— start TEXT TO READ —

Thirty-five years ago today……… 21st September 1985
21 September 2020
Thirty-five years ago today (September 21), there was frantic activity on the banks of Loch Ness as a ‘monster’ was hoisted from its depths.
This ‘monster’ was Wellington Bomber N2980, nicknamed ‘R for Robert.’
1939
During a training exercise with 20 Operation Training Unit, based at RAF Lossiemouth, on December 31, 1939, this bomber was forced to ditch into Loch Ness due to engine failure where it remained, hidden and almost forgotten, for 46 years.
In 1985, the year the plane was recovered, Squadron Leader NWD Marwood-Elton, the pilot, recalled the night the plane went down.
“It was New Year’s Eve, and snowing slightly, but not too bad because the sun came out between the showers, and we took off from Lossiemouth (in Moray, Scotland) and headed out towards the west coast of Scotland, and whilst we were over the mountains the starboard engine spluttered and came to a stop.

— end TEXT TO READ —
— start DATA PROVIDED —

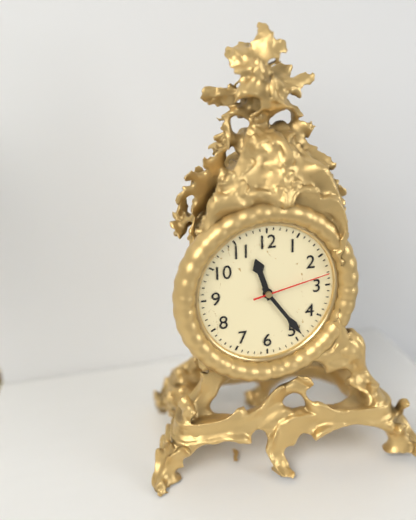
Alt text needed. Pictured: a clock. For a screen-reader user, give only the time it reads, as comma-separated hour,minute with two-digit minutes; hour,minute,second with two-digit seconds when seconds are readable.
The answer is 11,24,13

— end DATA PROVIDED —

* WORK TO BE COMPLETED: Continue the article about the Wellington bomber raised from Loch Ness, starting right after its last sentence.

* FINAL ANSWER:
“That in itself meant the aircraft could not fly back to Lossiemouth. It didn’t mean we had to bail out or force-land immediately because we were at 8,000ft and had quite an amount of time, but we had to do something, and the first thing we did was to look round for somewhere to land and all we could we see was tops of mountains through the snowstorms, and not seeing anywhere where the plane would have come down without crashing, I gave the order for them to bail out.
He added: ”I looked around again to see if there was any chance of a landing and, as luck would have it, Loch Ness came into sight. So I cancelled the order for bailing out and said we would land.”
One of the crew members, Sgt JS Fensome, 20, who did not hear the second order, bailed out and was killed. He is buried at the Holy Trinity Churchyard, in Biscot, Bedfordshire.
Marwood-Elton continued: “Landing on Loch Ness was a very easy thing because Loch Ness stretched out like a runway. The only difference was it was water, and of course, below those waters was the monster and we weren’t quite certain what he would think about it.”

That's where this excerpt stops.